At an empty lot I pulled over to the curb and cut the engine. For the moment we were safe. No car had followed us. I knew that. “Who—”
“You almost got me killed.” Melissa’s voice spewed venom.
“Me?”
“Somebody obviously followed you to that house.”
“Nobody followed me. I’ve been out looking for you all day. I’ve been all kinds of places. No one followed me.”
“Yeah, right. It just so happens the minute you show up, so does a gunman.” She blazed me with a look. “Who told you I know about Linda’s death? That I know where she’s buried?”

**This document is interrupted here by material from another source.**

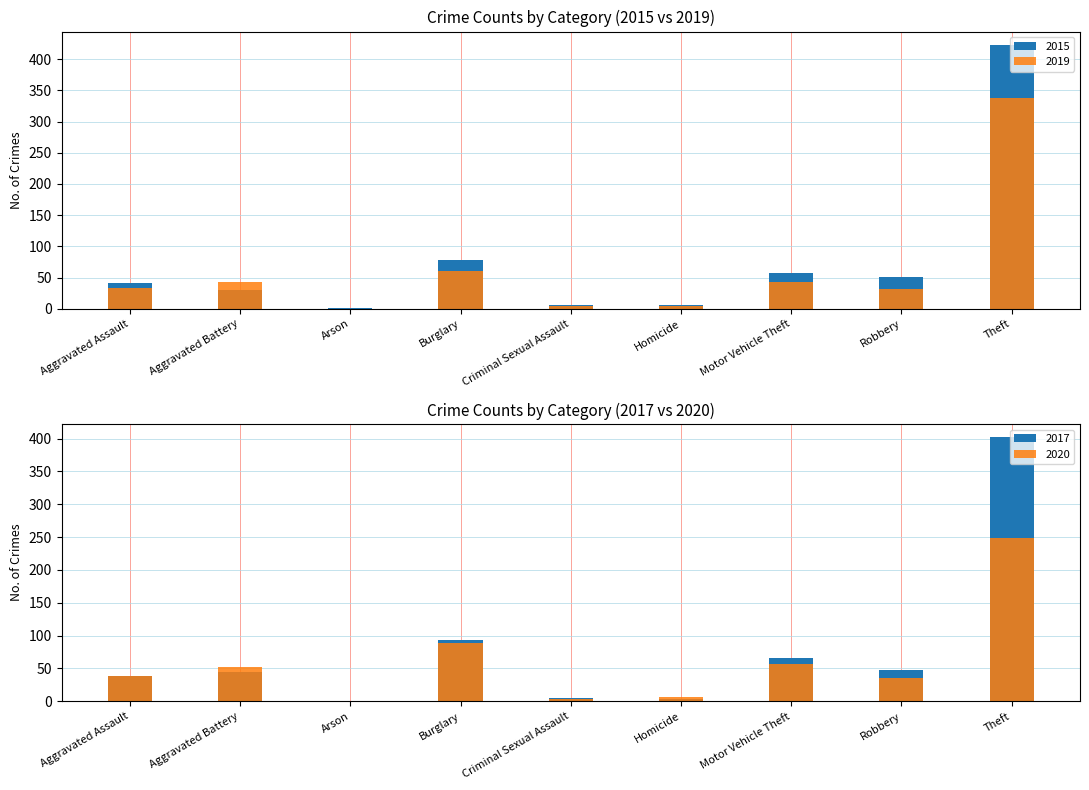

How many groups of bars are there?

9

My eyes closed. “I don’t know. A hooded man in a mask. On the road at night.”
“What?”
“He told me to look for you. That you could bring Baxter to justice.”
Melissa snorted. “And you just believed him? Just did what he told you, without even knowing who he was?”
“Well, it’s true, isn’t it! You know where Linda’s buried!”
She cursed under her breath.
“I wanted Baxter to pay, Melissa. I’ve wanted that for six years. When the man told me you know how she died—that you saw it—I had to look for you.”
Melissa thrust her hands in the air. “Don’t you get it? Baxter sent that man!”
THIRTY-FIVE
JULY 2004
On the Fourth of July Melissa stood at the kitchen counter, making sandwiches and a salad for dinner. Neither she, Baxter, nor Linda needed much to eat after pigging out at the town-wide holiday lunch picnic. Linda was now in her bedroom, nursing a bad cold that had turned worse after being out all afternoon in the hot sun. She had obviously tried hard to be cheerful and social with their friends, even managing a couple of her deep-throated laughs. But Melissa knew she felt miserable. By the time they made it home Linda was coughing and looked flushed. The thermometer said she had a fever of 101.